The wage—and revenue--of sin (taxes)

I could title this “From the folks who brought you alcohol prohibition….” That is, your guvvmint.

Friday’s (Sept. 7) Wall Street Journal had an interesting editorial regarding municipal and state taxes on cigarettes. Those that have them already, and base their budgets partly on that revenue, are seeing income that falls short of the budget projections. People aren’t polluting their lungs enough, and thus whatever programs for which the government uses the money go underfunded.

If people are kicking the habit that’s certainly good health news, but healthier citizens might not be the only cause for the missing tax dollars. As states or cities become pockets of land where it costs more for a puff, their police and elected officials are starting to see what happens any time something becomes either outlawed or cost-prohibitive—namely, boarder-hopping and bootlegging. Why pay all that tax in a store close to home when you can make a little trip to the next city or state where it’s cheaper and stock up there? Better yet, you can buy tax-free from a guy who’s already made such a run and is selling out of the trunk of his car. Easier still, buy online and avoid taxes that way, since states rarely check if you’ve paid tax on online purchases.

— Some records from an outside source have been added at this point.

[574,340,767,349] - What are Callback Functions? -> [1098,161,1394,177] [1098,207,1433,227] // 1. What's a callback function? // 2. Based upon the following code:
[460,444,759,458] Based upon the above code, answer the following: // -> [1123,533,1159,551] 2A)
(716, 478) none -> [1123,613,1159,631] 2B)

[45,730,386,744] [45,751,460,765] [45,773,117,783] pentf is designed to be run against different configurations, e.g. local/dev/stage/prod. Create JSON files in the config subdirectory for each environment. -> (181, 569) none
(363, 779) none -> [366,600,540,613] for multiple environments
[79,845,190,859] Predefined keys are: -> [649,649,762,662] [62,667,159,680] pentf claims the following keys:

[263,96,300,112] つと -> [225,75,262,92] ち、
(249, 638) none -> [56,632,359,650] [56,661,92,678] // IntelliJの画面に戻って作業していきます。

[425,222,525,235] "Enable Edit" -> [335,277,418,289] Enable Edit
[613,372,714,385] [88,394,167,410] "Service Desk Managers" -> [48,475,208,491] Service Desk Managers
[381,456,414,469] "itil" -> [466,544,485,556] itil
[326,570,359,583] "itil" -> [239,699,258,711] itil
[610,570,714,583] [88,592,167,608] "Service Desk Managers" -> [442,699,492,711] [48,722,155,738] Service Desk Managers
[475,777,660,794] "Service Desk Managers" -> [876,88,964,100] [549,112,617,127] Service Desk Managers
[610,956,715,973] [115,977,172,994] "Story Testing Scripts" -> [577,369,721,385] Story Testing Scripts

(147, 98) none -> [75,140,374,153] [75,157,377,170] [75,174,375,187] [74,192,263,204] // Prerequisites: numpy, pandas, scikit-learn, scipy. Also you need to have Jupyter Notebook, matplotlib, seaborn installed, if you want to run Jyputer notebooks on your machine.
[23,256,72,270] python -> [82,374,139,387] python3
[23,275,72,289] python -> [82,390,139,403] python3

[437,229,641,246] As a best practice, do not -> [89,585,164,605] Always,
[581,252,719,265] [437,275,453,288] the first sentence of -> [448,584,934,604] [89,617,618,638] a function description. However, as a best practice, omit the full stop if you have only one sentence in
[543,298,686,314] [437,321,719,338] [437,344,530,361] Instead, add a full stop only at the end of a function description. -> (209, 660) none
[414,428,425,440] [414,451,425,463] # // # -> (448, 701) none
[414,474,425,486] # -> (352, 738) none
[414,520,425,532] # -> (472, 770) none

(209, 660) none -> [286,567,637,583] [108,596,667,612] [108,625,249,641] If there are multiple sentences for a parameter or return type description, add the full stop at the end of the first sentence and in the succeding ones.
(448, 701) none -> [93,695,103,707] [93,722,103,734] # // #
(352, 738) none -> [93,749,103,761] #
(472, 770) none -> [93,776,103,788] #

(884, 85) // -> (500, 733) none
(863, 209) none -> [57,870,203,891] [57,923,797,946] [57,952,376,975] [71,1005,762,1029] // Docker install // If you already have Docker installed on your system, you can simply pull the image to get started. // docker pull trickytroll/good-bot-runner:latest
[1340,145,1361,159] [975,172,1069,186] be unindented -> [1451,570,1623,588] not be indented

I’m no economist, and definitely not a rabid free-marketeer, but I do think there are limits on what government can and should impose when it comes to regulating goods and services. Human nature says that people are willing to pay to indulge a habit or vice, but there’s usually a limit to that willingness. If New York City is, as the editorial says, seeing the buying and selling of tobacco on the street just like illegal drugs, then it’s safe to say a tipping point has been reached.

Taxes have reached such a level that there is incentive to skirt around the law, turning normally law-abiding citizens into low-level criminals. Furthermore, despite rhetoric that cigarette taxes go to funding worthy causes such as health care for the uninsured, smokers are more inclined to rebel and somehow avoid the increased cost. They don’t buy the line that their smoking supports the general welfare of someone else. In addition, they don’t see why only they have to pay for it.

Nevertheless, sin-tax revenue still brings in plenty of money, but too often projected revenues of a new or increased tax ignore very simple economics: price something too high, and sales will fall. As with gasoline, consumers who can’t afford higher prices will look at ways to cut their consumption (or get it in illegal ways), and both profits and tax revenues fall accordingly. Governments that thought they had a goldmine in cigarette smokers—and that raised taxes with a subtext of “We’ll punish you for that filthy habit, ha ha!”—are left scrambling to cover revenue shortfalls.

Prohibition was sold as a way to clean up and moralize America, but instead it led to a sharp rise in organized crime. Today we have a government doublespeak of encouraging smoking cessation but counting on the sin tax money to keep rolling in, and now cigarettes are heading underground and off the books. It’s the same absurdity of legislating “morality,” but this time it’s the government trying to profit from it.

And really, can there be any good in a program for some citizens being dependent on the unhealthy habits of others? Seems to me there’s a karmic lesson in that!

Legislating Morality

To expand upon your point regarding the inherent problems with the legislation of morality, we can also look that the problems with prostitution and the "drug war."

Nevada, where prostitution is legal in much of the state, has the lowest incidence of AIDS among sex-workers in the nation. Prostitution is taxed and regulated providing a safe environment for the prostitutes and their clients, as well as a tax base large enough to eliminate the need for a state income tax.

The prohibition against alcohol led to a dramatic increase in organized crime and turned otherwise law-abiding citizens into petty criminals as they refused to give up their liquor and continued to seek it out through illegal means. Similarly, the illegality of drugs has created an increasingly violent criminal class. Making drugs legal would eliminate so much of the violence of the drug trade. It would also allow for the regulation and taxation of drugs (just like alcohol is today) drastically reducing injuries and deaths from bad or fake drugs as well as providing another source of government revenue.

Just as alcohol can be abused, drugs and the sex trade can be as well. The issues surrounding the abuse are much easier to deal with when they are legally out in the open rather than hidden behind the veil of criminality.